§ **PROBLEM STATEMENT**: Leave the pictures out. Retype exactly the lines below from the one containing "pyautogui.press('Left')" through the one containing "pyautogui.press('Escape')", and no others.

§ **GIVEN RECORDS**:
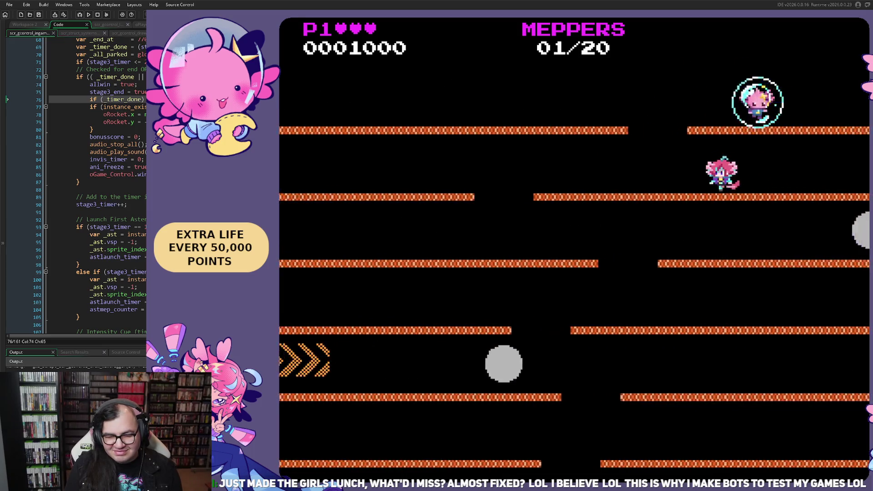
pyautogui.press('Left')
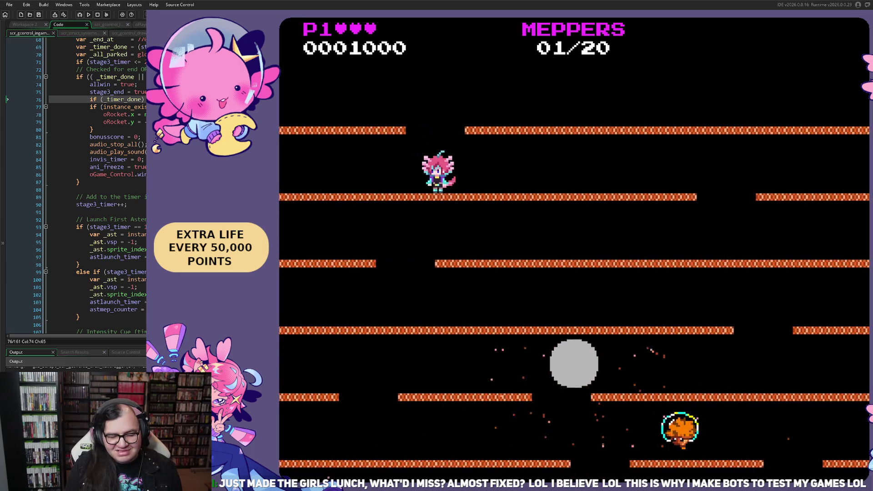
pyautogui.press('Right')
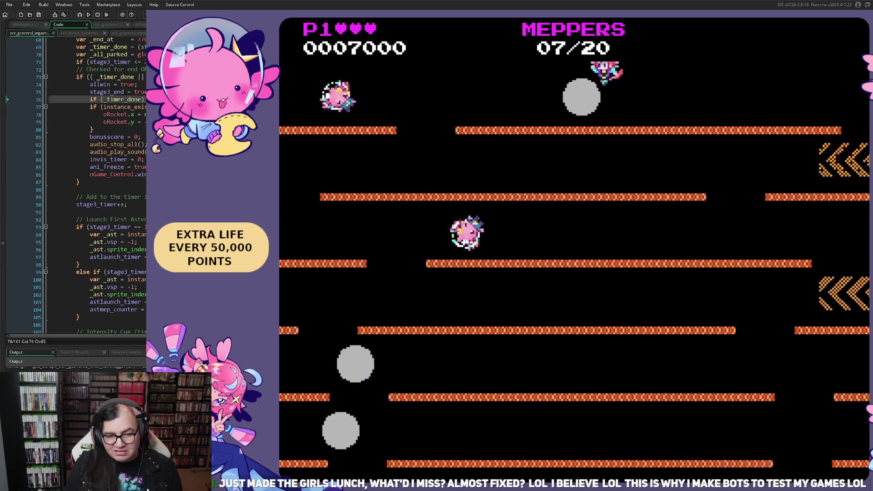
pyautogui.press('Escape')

---

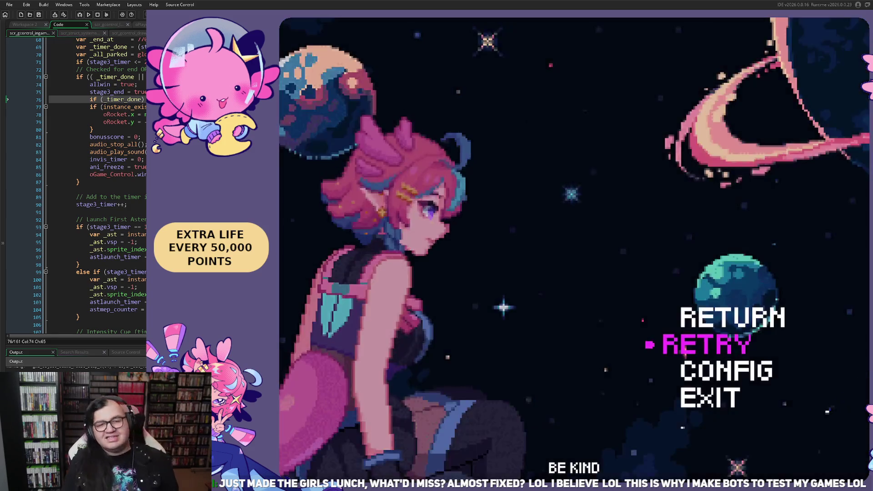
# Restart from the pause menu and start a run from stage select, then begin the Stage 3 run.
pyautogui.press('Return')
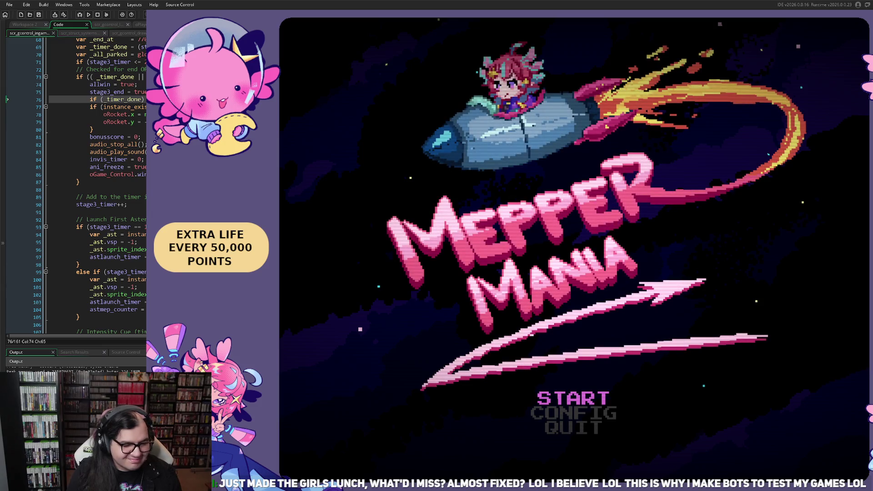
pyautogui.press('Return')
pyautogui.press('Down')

§ **ANSWER BOX**:
pyautogui.press('Left')
pyautogui.press('Right')
pyautogui.press('Escape')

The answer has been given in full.